Intermediate-term investment grade sustainable bond funds outperformed the Bloomberg Barclays US Aggregate Index in September by 5 basis points
In contrast to the relative performance of equity funds, intermediate-term investment grade sustainable bond funds outperformed the Bloomberg Barclays US Aggregate Index in September, albeit by a narrow margin of 5 basis points. The SUSTAIN Bond Fund Indicator posted a decline of -0.59% in September versus -0.64% generated by the Bloomberg Barclays U.S. Aggregate Index. Against a backdrop of rising yields due to increasing interest rates, continued optimism about the domestic economy and waning fears about the outlook outside the US investment-grade intermediate bonds negotiated an about face versus last month’s 0.64% gain. Refer to Chart 2.
Extending the time frame beyond the latest month, the SUSTAIN Bond Fund Indicator also outperformed the Bloomberg Barclays index in the third quarter, year-to-date and 12-month intervals. The results achieved by both benchmarks over the last twelve months, however, are negative.
Calvert Bond I sustained the narrowest loss in September and led in the nine-month and 12-month periods. This $1.1 billion intermediate-term fund maintained an average effective duration of 5.08 and BBB average credit quality, with about 43% of assets invested in corporate bonds and 32.3% in securitized bonds, mainly asset backed securities and 18.84% in US government securities.
PIMCO Total Return ESG Institutional led in the third-quarter, however, the $1.1 billion fund trails the other four funds that make up the SUSTAIN Bond Fund Indicator over the preceding 12 months.

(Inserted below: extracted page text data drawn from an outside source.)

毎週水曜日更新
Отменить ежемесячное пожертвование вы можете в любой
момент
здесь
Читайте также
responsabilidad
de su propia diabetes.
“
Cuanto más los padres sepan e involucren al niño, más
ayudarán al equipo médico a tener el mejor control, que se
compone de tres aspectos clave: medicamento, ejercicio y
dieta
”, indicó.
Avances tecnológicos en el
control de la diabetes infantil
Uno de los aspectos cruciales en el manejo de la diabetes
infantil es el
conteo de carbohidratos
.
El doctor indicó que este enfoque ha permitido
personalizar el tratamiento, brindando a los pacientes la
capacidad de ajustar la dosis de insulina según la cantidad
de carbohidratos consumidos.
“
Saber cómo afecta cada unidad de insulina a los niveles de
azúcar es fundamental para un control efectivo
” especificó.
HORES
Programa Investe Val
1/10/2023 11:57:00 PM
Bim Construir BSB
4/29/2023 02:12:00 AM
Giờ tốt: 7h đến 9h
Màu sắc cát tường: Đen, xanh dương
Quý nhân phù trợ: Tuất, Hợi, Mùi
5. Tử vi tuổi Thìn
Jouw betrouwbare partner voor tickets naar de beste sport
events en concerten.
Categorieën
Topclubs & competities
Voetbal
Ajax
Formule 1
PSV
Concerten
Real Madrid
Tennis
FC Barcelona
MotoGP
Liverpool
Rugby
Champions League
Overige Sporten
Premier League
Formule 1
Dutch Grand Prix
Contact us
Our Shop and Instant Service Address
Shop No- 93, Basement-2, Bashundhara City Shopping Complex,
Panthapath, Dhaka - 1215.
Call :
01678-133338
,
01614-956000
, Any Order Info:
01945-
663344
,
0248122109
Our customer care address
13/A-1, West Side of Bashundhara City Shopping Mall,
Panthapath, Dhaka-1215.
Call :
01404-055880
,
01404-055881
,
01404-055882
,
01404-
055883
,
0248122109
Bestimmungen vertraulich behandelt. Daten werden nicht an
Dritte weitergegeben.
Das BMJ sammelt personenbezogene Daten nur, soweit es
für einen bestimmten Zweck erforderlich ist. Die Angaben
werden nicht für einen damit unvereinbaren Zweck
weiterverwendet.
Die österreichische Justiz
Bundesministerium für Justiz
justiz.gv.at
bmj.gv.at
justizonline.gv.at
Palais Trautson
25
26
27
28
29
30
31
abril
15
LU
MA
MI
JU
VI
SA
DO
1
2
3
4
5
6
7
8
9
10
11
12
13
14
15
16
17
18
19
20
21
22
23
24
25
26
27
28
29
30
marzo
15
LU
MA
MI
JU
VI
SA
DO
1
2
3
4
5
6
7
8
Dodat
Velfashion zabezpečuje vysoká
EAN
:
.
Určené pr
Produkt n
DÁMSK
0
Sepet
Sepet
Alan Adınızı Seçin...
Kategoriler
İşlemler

Relative to Calvert, the fund maintained a lower average effective duration of 4.09 given the firm’s view that the risk of rising inflation remains. Also, while investment-grade corporate credit exposure was roughly in line, the PIMCO fund was overweight agency MBS Pass-Through securities that stood at around 53% versus Calvert’s 0.52%.
The Sustainable (SUSTAIN) Bond Fund Indicator represents the total return performance of a cohort of five sustainable bond funds consisting of similarly managed funds that, like the equity index counterpart, employ sustainable investing strategies beyond absolute reliance on exclusionary practices that track the Bloomberg Barclays U.S Aggregate Bond Index. These include: Calvert Bond I, Pax Core Bond Fund International, PIMCO Total Return ESG Institutional, Praxis Impact Bond I and TIAA-CREF Social Choice Bond Institutional.
 Representing 1,091 sustainable funds, ETFs and ETNs with performance data for the entire month of September.